### Work instructions
Please print every record below exactly as written, leaving out the pictures.

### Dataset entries
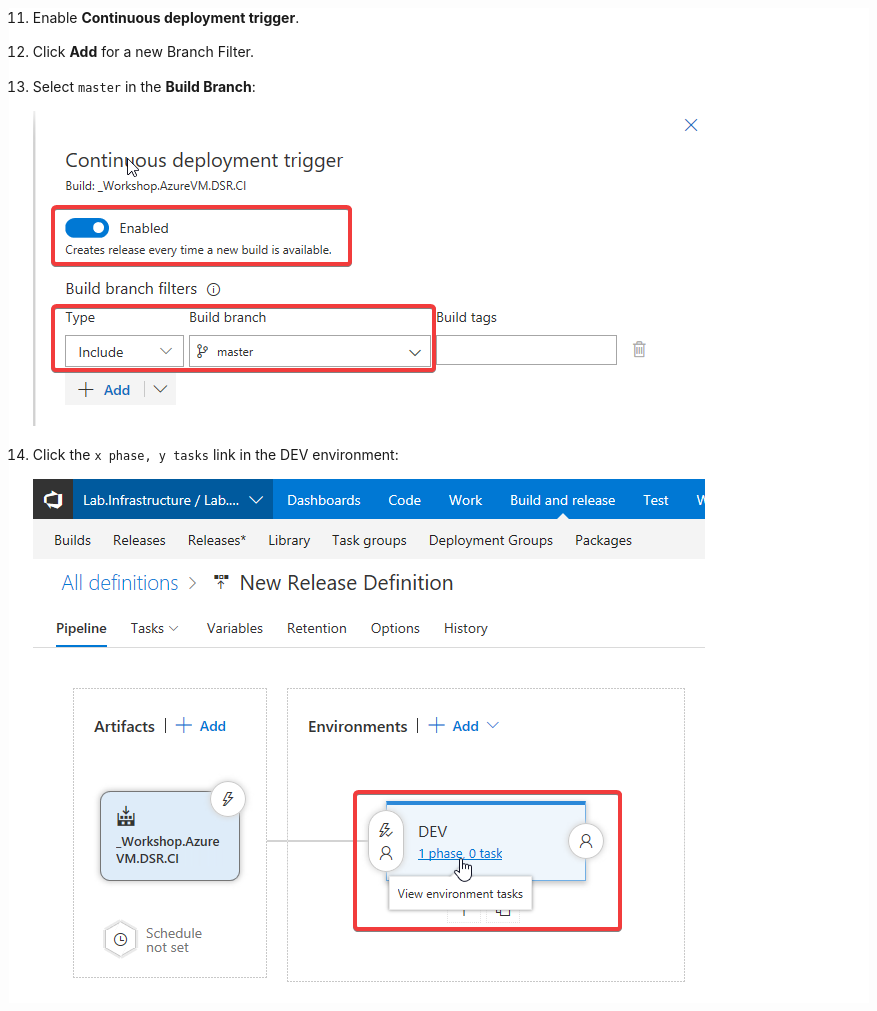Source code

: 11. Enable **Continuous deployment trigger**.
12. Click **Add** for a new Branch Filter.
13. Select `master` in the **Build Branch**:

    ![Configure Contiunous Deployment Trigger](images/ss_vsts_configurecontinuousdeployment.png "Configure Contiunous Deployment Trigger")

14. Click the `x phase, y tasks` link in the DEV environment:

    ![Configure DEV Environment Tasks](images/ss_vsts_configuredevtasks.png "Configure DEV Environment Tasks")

### Answer for the task
Source code

: 11. Enable **Continuous deployment trigger**.
12. Click **Add** for a new Branch Filter.
13. Select `master` in the **Build Branch**:

    ![Configure Contiunous Deployment Trigger](images/ss_vsts_configurecontinuousdeployment.png "Configure Contiunous Deployment Trigger")

14. Click the `x phase, y tasks` link in the DEV environment:

    ![Configure DEV Environment Tasks](images/ss_vsts_configuredevtasks.png "Configure DEV Environment Tasks")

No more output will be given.